Get it? Sorry, I don’t. That’s why I’m not going to do a paragraph-by-paragraph commentary on what is essentially ideological nonsense.
But I will mention some glaring errors and omissions in the article:
1) “Pushed to the brink of ruin… by the behavior of Russian sailors”. Not quite. Earth Cure KK’s original sauna did go bankrupt (shortly after it opened Yunohana in 1998), but it’s not as if the Russian sailors descended on the former. The sauna in fact courted Russian business, and according to sources in Otaru offered information to them at portside. The sauna’s location was, quite simply, bad, being on the higher floor of a bar district, and went bankrupt like plenty of other decrepit bathhouses are around Japan. And as other bathhouses around Otaru noted, “Why did Yunohana [which never let in any foreigners and thus never, despite the claims of the article, suffered any damage] feel so special as to need signs up? We didn’t put up signs and still stayed in business.” Because it’s easier to blame the foreigner for one’s own business problems; as was the fashion for some at the time.
Proof in hindsight: Now the signs are down, Yunohana as a franchise has profited enough to open three more branches around this part of Hokkaido, so nuts to the idea the company was ever in any danger of going bankrupt due to rampaging NJ. There are simply some people who do not like foreigners in this world, and some of them just happen to be running businesses. That’s why other developed countries have actual laws to stop them, unlike Japan. It had nothing to do with grandiloquent theories like “group accountability”.
2) This theory assumes the “group” being held accountable has clearly-defined dichotomous borders that are easily enforced. The article neglects to make clear that other members of the “group”, as in Japanese citizens, were also being turned away from places like Yunohana — and I’m not referring only to myself. I’m referring to other Japanese children (and not just one of mine). Hence given the overlap of internationalization, the theory, even if possibly correct, is in practice unenforceable.

## Collected data
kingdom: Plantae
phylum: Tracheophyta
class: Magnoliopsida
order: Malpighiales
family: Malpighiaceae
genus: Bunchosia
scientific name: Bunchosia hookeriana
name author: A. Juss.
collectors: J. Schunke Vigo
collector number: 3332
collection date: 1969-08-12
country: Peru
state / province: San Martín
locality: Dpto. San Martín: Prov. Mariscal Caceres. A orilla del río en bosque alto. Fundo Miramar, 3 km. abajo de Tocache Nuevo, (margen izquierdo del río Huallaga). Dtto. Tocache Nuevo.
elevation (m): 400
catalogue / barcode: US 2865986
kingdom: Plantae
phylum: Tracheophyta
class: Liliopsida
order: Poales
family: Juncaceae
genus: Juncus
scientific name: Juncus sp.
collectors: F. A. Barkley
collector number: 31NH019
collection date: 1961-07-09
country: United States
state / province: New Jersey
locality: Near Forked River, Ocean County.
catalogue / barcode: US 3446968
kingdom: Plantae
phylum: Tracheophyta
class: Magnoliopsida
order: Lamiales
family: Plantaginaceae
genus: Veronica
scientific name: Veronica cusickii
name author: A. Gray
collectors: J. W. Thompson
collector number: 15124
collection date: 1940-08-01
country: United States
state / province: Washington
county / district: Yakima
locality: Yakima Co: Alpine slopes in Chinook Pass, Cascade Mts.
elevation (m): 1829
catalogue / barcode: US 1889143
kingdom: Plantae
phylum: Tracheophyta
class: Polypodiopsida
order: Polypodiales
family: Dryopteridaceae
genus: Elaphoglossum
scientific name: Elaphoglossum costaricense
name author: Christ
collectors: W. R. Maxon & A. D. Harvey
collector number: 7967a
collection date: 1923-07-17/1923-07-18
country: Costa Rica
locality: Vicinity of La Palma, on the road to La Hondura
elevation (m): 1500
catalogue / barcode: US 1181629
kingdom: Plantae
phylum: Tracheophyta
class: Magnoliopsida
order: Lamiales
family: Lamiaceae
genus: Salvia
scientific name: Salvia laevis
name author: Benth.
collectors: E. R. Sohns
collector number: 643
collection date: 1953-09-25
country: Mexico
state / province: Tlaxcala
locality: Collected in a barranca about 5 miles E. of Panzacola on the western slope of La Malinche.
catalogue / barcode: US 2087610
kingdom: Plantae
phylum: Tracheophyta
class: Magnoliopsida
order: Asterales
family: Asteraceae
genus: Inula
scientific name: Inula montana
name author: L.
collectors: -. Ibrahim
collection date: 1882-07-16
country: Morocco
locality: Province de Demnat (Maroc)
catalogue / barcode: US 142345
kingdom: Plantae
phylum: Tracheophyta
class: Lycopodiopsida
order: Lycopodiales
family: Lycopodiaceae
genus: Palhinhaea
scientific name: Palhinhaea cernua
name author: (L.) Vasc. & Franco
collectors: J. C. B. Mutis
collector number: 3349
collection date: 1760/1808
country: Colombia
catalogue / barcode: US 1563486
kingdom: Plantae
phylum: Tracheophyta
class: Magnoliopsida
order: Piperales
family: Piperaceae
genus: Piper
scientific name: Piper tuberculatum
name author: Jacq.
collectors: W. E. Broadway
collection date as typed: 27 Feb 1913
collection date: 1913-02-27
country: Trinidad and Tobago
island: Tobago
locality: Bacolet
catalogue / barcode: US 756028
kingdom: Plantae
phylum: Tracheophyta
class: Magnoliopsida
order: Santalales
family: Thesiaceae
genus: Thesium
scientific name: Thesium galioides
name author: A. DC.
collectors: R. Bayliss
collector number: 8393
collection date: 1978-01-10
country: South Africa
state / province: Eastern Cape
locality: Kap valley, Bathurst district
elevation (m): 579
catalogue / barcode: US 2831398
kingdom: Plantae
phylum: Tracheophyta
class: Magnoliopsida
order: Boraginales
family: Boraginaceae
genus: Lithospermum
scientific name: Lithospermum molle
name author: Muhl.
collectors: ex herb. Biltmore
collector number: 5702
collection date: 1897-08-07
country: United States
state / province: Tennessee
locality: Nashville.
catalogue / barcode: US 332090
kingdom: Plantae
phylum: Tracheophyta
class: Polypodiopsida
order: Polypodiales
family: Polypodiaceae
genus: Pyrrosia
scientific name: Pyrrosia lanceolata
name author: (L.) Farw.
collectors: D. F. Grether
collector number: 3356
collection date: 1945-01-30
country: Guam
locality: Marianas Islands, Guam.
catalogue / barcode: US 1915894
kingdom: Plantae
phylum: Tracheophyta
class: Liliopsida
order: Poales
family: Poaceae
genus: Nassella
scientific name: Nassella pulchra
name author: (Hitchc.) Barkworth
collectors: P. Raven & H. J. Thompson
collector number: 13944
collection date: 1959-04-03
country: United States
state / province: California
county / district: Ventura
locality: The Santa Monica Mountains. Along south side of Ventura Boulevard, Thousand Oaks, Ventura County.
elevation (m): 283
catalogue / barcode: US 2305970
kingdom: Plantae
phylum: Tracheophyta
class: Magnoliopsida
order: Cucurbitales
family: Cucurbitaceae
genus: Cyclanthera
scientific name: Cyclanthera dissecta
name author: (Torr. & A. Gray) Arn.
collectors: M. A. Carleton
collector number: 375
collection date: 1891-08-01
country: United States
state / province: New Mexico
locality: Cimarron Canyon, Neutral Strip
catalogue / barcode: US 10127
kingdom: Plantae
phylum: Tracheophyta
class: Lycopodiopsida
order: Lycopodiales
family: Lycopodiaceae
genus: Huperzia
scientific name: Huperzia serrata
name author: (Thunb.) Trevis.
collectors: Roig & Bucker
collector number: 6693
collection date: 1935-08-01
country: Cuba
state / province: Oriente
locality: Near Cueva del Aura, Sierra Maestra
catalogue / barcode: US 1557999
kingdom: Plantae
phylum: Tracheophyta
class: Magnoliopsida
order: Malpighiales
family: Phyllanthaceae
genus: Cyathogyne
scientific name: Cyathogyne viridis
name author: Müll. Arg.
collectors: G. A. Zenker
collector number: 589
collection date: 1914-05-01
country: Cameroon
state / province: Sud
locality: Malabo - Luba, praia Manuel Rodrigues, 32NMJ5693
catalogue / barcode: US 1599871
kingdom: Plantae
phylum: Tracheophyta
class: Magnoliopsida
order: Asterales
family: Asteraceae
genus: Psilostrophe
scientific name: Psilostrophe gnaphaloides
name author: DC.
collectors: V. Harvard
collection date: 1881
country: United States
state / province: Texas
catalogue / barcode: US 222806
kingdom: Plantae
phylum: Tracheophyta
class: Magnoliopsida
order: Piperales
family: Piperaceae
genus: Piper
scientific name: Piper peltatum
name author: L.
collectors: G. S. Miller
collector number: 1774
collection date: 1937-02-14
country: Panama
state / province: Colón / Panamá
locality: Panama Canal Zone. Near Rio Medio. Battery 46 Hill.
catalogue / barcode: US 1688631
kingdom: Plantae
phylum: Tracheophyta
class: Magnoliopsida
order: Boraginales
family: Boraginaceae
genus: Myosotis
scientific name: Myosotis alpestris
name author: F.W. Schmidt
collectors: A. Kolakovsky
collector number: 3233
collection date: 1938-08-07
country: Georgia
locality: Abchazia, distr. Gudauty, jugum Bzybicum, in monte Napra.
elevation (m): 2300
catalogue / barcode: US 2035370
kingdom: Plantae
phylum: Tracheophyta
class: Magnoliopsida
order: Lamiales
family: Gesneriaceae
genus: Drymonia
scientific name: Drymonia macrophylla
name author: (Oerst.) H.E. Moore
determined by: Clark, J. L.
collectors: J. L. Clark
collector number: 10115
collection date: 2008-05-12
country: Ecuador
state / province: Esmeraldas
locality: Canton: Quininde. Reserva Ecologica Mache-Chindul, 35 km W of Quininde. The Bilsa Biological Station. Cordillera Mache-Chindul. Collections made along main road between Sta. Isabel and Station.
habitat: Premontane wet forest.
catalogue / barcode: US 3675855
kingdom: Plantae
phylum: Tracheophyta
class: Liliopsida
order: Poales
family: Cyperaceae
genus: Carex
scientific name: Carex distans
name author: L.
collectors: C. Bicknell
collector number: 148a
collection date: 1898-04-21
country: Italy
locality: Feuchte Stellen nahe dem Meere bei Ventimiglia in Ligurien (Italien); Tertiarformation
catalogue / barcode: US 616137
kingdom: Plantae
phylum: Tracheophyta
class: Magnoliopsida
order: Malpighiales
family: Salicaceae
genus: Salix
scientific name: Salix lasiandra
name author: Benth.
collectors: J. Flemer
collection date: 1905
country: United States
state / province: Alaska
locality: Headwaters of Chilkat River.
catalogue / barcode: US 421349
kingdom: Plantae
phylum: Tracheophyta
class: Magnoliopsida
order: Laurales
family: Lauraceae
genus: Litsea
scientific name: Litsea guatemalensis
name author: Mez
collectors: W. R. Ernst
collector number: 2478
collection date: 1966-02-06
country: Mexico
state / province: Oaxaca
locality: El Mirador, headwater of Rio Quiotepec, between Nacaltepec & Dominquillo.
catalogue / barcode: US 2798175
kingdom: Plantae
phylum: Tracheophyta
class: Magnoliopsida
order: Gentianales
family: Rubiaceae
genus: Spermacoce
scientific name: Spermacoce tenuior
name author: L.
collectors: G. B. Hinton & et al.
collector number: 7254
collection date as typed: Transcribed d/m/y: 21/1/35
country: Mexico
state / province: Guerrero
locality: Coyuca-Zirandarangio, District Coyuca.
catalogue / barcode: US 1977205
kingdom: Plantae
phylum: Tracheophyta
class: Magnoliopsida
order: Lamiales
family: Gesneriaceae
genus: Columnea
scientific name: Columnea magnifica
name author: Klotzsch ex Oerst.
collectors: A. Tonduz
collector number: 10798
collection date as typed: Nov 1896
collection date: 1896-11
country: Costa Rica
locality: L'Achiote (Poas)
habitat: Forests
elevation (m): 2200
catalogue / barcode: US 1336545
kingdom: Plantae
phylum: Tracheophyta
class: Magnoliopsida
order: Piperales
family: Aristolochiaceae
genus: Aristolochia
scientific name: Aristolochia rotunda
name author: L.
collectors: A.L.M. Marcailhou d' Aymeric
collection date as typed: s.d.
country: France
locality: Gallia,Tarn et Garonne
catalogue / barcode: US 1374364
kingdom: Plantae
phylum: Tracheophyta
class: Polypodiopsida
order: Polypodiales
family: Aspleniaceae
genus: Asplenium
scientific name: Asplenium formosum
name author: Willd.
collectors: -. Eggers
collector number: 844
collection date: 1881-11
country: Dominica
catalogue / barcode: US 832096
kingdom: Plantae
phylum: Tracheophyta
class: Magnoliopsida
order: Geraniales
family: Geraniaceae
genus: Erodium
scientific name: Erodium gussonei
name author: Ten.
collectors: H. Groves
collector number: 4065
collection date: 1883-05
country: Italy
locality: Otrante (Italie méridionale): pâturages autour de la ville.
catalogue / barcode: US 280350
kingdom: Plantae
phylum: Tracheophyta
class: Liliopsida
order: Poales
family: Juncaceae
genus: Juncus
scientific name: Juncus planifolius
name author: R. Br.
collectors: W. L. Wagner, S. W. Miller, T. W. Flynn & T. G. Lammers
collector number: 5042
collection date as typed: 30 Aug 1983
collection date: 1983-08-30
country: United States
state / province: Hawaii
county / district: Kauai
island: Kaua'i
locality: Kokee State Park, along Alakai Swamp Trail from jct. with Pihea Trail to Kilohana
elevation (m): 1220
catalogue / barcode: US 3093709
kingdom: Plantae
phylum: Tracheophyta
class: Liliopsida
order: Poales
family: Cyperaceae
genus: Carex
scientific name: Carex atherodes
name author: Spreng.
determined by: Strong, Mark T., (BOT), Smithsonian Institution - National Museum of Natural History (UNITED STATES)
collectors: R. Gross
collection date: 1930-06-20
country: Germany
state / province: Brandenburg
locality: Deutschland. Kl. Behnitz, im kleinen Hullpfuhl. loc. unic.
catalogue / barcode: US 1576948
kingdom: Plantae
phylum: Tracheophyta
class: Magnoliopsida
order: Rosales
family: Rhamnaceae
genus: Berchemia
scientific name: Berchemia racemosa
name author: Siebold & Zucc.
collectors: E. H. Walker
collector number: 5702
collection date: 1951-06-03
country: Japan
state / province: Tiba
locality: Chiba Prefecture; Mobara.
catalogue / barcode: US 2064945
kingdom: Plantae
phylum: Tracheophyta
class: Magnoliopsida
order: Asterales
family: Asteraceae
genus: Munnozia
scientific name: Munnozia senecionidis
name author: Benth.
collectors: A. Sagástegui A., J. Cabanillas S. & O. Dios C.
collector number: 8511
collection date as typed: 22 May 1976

## What you will do
**1)** Return the portion of the Yunohana commentary starting with "2) This theory" and going on through "in practice unenforceable.", word for word.
**2)** Write the next part of the commentary on the Yunohana bathhouse signs, picking up after its final sentence.

## Written responses
**1)**
2) This theory assumes the “group” being held accountable has clearly-defined dichotomous borders that are easily enforced. The article neglects to make clear that other members of the “group”, as in Japanese citizens, were also being turned away from places like Yunohana — and I’m not referring only to myself. I’m referring to other Japanese children (and not just one of mine). Hence given the overlap of internationalization, the theory, even if possibly correct, is in practice unenforceable.

**2)**
3) And it is moot anyway. There is no mention of international treaty (the ICERD) which Japan effected in 1996, where it promised to enforce standard UN-sanctioned international norms and rules to eliminate all forms of racial discrimination. These are not “American” standards, as the article claims. These are world standards that the GOJ has acknowledged as the rules of play in this situation. The end.
4) The court decisions (there were in fact two, plus a Supreme Court dismissal) in any case does a) admit there was racial discrimination, but b) that RD was not the illegal activity. It was c) “unrational discrimination” based upon the judges’ interpretation of Japanese Civil Law, not the ICERD per se. Thus the standards being applied are in fact Japanese. Read the court documents. Everything is online. And in book form. In two languages.
There are more errors, but never mind. If the writer were to do a bit more homework about the facts of the case at hand, instead of trying to squash a landmark legal case into his own ideological framework, I think we might have had a more interesting discussion. But working backwards from a conclusion (especially when it’s a dogma) rarely results in good science, alas. Maybe his advertised book will offer something with better analytical power.